Si ricandida e rilancia la sua immagine da leader assediato ma risoluto. Il tutto attraverso quella che può essere tranquillamente definita un’operazione chirurgica: prendersi una pausa, recitare il gesto dell’uomo solo che si assume la responsabilità, e tornare alle urne prima che il tempo logori del tutto il consenso. Creando il giusto scompiglio all'interno delle forze di opposizione che, allo stato attuale, non sono pronte a presentare un candidato degno di nota.
E allora, onde evitare azzoppamenti dovuti alle inchieste della magistratura, che in Calabria sappiamo aver sortito effetti su diverse amministrazioni precedenti (anche se spesso si sono chiuse con archiviazioni o assoluzioni), il Presidente ha preferito fare un passo indietro. Questo perché, a suo dire, la macchina amministrativa ha iniziato a vacillare: “Nessuno si assume la responsabilità di firmare niente”.
Il suo è un gesto forte: si dimette per non paralizzare la Regione e si rimette nelle mani del popolo. Ma è anche un gesto che solleva domande. È davvero una dimostrazione di coraggio o è l’unico modo per sopravvivere politicamente? Dimettersi e ricandidarsi potrebbe passare più per un’uscita d’emergenza che non un atto di martirio.
Il messaggio quindi risulta essere inquietante. Occhiuto non si dimette “perché” indagato, ma “nonostante” l’indagine. Il suo è un azzardo narrativo con la visione della politica come fosse un monologo piuttosto che un coro. Come se la democrazia fosse un’appendice del carisma personale.
In questo stato di cose, purtroppo, a emergere sarebbe un'altra verità, quella che vede il sistema essere zoppo, non solo il suo timoniere. Se la Calabria non firma più nulla, se gli uffici pubblici hanno paura anche della carta intestata, allora significa che lo Stato ha smesso di funzionare. In questo caso non bastano i salvatori, ma servono strutture, competenze, senso delle istituzioni. Serve il coraggio di assumersi le responsabilità, altrimenti, Presidente, la macchina amministrativa si blocca! E questo non lo possiamo permettere!
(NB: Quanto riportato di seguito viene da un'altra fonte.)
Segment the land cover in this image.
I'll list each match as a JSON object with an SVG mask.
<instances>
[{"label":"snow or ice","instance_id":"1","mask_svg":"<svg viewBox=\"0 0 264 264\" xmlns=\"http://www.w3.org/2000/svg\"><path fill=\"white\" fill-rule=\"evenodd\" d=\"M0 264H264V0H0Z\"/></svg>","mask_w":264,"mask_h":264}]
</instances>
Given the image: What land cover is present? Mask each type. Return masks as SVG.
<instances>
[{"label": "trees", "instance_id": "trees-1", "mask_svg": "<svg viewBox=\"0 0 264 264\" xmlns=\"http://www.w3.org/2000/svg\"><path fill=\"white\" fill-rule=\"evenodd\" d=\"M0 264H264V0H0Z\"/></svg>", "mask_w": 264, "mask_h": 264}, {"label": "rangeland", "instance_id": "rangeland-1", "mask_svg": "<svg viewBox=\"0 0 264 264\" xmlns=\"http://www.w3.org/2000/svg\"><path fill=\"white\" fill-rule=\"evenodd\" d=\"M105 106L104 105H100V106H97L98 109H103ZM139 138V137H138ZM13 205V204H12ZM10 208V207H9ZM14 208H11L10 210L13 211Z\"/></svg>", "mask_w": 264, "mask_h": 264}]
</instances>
Perché nell'amministrazione pubblica non possiamo avere gente priva del coraggio di “assumersi le responsabilità di firmare”. Forse questa sarebbe la prima cura da fornire al nostro sistema Regione.
Ora tocca ai calabresi. Decidere se questa è leadership o semplicemente istinto di conservazione. Se Occhiuto merita di continuare o no.
Ma una cosa va detta: la politica non si gioca nei video. Se davvero Occhiuto vuole restituire alla Calabria una dignità amministrativa, si ricandidi. Ma senza retorica né vittimismo.
Non siamo contro nessuno in particolare, però disprezziamo (parafrasando Occhiuto) tutti quelli che nella propria vita non hanno mai realizzato niente per il posto in cui abitano eppure odiano con rabbia la vita, tifando per il fallimento della Calabria, felici quando della nostra terra se ne parla male. In questo senso, caro Presidente, ha fatto davvero centro, perché siamo circondati!